A Sanofi Medley ingressou com uma ação judicial contra a Cimed, levantando uma discussão relevante no mercado farmacêutico brasileiro: os limites entre concorrência legítima e concorrência desleal. O centro da controvérsia está na suposta imitação do conjunto visual (trade dress) de embalagens de medicamentos amplamente conhecidos pelos consumidores.

Segundo a ação, determinados produtos da Cimed apresentariam semelhanças visuais com medicamentos consagrados no mercado, o que poderia gerar confusão no ponto de venda, especialmente considerando que muitos desses produtos são adquiridos sem prescrição médica.

O que é trade dress?

O trade dress refere-se ao conjunto de elementos visuais que identificam um produto ou serviço, como:

  • cores predominantes

  • disposição gráfica

  • tipografia

  • formato da embalagem

  • identidade visual como um todo

Mesmo quando não há violação direta de marca registrada, a lei brasileira e a jurisprudência reconhecem que a imitação do conjunto visual pode caracterizar concorrência desleal, caso seja capaz de induzir o consumidor ao erro.

O argumento da Medley

Na ação, a Medley sustenta que as semelhanças entre as embalagens poderiam levar o consumidor a acreditar que se trata do mesmo produto, de uma extensão de linha ou até de empresas relacionadas. Esse tipo de confusão é especialmente sensível no setor farmacêutico, onde confiança, reconhecimento visual e segurança são fatores determinantes na decisão de compra.
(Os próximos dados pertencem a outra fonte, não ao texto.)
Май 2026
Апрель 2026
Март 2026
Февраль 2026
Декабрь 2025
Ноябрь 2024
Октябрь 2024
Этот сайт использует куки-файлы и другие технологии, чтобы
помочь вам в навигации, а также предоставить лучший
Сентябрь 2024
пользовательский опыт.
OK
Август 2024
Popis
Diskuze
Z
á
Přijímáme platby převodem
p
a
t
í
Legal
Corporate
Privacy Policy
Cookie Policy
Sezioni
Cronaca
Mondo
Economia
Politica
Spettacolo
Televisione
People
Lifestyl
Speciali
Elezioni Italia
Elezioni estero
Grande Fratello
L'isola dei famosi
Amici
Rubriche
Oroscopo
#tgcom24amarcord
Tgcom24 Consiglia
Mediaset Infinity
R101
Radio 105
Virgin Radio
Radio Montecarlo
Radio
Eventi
A empresa pede, entre outros pontos:

  • a interrupção da fabricação e comercialização dos produtos questionados

  • eventual indenização por perdas e danos

  • o reconhecimento da prática de concorrência desleal

A importância do ponto de venda

No ambiente de farmácias e drogarias, a escolha do consumidor muitas vezes ocorre de forma rápida, baseada no impacto visual da embalagem. Por isso, a Justiça costuma analisar com atenção se a semelhança entre produtos é suficiente para causar associação indevida, aproveitamento parasitário ou desvio de clientela.
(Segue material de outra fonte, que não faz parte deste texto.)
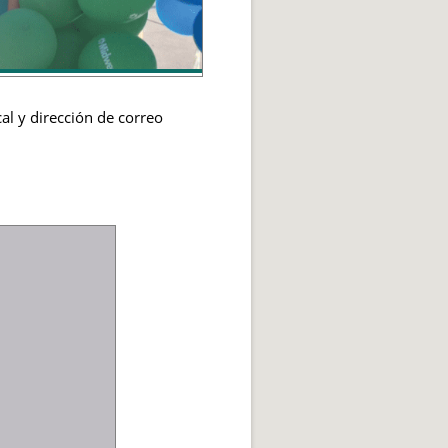
cal y dirección de correo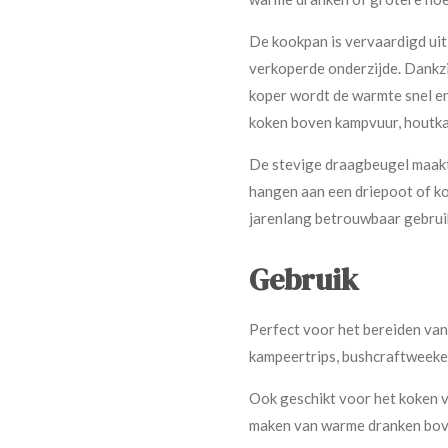
De kookpan is vervaardigd uit
verkoperde onderzijde. Dankz
koper wordt de warmte snel en
koken boven kampvuur, houtka
De stevige draagbeugel maakt
hangen aan een driepoot of k
jarenlang betrouwbaar gebrui
Gebruik
Perfect voor het bereiden van
kampeertrips, bushcraftweeke
Ook geschikt voor het koken v
maken van warme dranken bov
Esse tipo de análise vai além da comparação técnica entre marcas registradas, considerando a experiência real do consumidor médio.

Concorrência, inspiração e limites legais

É natural que empresas atuantes em um mesmo segmento utilizem referências semelhantes — afinal, existem padrões visuais consolidados no mercado. No entanto, a legislação brasileira estabelece limites claros: quando a semelhança ultrapassa a inspiração e passa a reproduzir a identidade visual alheia, pode haver violação à Lei da Propriedade Industrial.

Casos como esse reforçam a importância de:

  • planejamento estratégico de marcas

  • análise prévia de risco jurídico

  • desenvolvimento de identidade visual própria e distintiva

Impactos para o mercado

Independentemente do desfecho do processo, a disputa entre Medley e Cimed serve como alerta para empresas de todos os setores, especialmente aqueles altamente competitivos e regulados.

A proteção da propriedade intelectual não se limita a patentes e marcas registradas. O visual comunica valor, reputação e origem, e sua proteção é parte essencial da estratégia empresarial.

Conclusão

O caso evidencia como o trade dress tem ganhado cada vez mais relevância no Judiciário brasileiro e como a identidade visual pode se tornar um ativo estratégico — ou um risco jurídico — para empresas.

A decisão final caberá à Justiça, mas o debate já está posto: até onde vai a concorrência legítima e onde começa a concorrência desleal?